At this point in time, the HCP dataset is a single, published superdataset with ~4500 subdatasets that are hosted in a remote indexed archive (RIA) store at This makes the HCP data accessible via DataLad and its download easier. One downside to gigantic nested datasets like this one, though, is the time it takes to retrieve all of it. Some tricks can help to mitigate this: Contents can either be retrieved in parallel, or, in the case of general need for subsets of the dataset, subsampled datasets can be created with datalad copy-file.

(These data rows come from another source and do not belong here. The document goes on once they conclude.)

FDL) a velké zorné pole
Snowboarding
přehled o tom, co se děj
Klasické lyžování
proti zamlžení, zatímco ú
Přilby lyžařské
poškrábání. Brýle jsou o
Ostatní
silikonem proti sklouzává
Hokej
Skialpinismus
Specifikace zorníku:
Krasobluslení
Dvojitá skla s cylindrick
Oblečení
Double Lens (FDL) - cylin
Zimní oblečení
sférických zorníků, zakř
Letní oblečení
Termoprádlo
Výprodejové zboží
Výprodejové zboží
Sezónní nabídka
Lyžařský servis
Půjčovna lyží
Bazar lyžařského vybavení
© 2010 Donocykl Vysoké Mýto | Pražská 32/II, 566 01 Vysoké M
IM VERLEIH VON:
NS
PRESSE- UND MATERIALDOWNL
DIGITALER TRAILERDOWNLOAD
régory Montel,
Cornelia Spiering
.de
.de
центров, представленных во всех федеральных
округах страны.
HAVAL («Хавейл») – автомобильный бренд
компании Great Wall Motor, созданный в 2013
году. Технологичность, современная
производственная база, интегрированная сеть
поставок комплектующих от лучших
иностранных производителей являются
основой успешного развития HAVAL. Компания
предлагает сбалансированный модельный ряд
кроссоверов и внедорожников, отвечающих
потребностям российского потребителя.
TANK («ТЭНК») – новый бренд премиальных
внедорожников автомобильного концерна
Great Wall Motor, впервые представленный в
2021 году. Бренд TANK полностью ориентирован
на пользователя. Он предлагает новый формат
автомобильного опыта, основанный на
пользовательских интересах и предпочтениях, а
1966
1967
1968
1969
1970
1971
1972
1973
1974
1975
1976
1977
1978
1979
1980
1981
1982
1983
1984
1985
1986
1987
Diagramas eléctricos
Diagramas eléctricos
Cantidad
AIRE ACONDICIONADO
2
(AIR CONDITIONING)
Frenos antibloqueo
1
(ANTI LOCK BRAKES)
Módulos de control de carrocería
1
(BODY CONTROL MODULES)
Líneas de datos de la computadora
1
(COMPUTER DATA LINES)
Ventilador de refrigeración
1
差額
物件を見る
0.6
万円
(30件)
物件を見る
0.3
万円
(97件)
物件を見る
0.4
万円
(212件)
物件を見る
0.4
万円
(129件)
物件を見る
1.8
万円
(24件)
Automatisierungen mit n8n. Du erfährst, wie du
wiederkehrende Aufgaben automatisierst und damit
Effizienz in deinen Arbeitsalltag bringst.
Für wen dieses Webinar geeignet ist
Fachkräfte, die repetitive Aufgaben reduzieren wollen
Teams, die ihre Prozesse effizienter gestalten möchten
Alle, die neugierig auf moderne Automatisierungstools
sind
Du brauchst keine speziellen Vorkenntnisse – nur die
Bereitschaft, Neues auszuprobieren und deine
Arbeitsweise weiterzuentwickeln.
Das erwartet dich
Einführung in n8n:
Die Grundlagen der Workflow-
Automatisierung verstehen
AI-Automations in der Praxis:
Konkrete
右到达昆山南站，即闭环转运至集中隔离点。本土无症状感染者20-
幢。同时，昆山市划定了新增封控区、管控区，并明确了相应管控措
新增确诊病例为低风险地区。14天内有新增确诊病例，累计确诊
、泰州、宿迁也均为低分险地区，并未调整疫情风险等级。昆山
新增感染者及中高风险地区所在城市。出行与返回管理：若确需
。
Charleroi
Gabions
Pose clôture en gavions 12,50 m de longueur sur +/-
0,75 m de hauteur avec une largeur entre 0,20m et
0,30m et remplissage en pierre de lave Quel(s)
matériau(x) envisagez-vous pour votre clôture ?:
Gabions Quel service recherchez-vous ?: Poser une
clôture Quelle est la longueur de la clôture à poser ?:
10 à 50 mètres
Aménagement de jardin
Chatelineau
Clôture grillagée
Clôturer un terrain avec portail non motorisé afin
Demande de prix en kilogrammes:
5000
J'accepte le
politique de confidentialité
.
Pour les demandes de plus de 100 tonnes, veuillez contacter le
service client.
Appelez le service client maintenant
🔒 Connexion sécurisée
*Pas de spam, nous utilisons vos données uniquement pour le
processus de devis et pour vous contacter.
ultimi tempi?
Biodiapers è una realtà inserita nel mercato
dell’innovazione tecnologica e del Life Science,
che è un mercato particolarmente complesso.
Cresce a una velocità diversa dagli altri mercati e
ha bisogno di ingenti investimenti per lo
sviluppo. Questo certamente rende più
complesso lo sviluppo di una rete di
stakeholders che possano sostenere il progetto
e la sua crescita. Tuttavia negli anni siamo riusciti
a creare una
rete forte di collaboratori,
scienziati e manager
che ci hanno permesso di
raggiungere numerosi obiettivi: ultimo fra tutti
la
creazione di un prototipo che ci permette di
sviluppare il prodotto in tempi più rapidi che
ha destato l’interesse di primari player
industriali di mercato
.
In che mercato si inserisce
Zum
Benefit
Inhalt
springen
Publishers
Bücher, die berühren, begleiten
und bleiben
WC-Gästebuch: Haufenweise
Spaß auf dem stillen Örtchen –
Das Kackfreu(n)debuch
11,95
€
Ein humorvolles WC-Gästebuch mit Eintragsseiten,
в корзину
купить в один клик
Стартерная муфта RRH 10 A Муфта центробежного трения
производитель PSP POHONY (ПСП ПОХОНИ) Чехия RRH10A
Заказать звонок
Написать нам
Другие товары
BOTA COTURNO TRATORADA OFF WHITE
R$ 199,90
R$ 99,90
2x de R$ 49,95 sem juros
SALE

If the complete HCP dataset is required, subdataset installation and data retrieval can be sped up by parallelizing. The gists Parallelize subdataset processing and Retrieve partial content from a hierarchy of (uninstalled) datasets can shed some light on how to do this. If you are interested in learning about the datalad copy-file, checkout the section Subsample datasets using datalad copy-file.


This use case demonstrated how it is possible to version control and distribute datasets of sizes that would otherwise be unmanageably large for version control systems. With the public HCP dataset available as a DataLad dataset, data access is simplified, data analysis that use the HCP data can link it (in precise versions) to their scripts and even share it, and the complete HCP release can be stored at a fraction of its total size for on demand retrieval.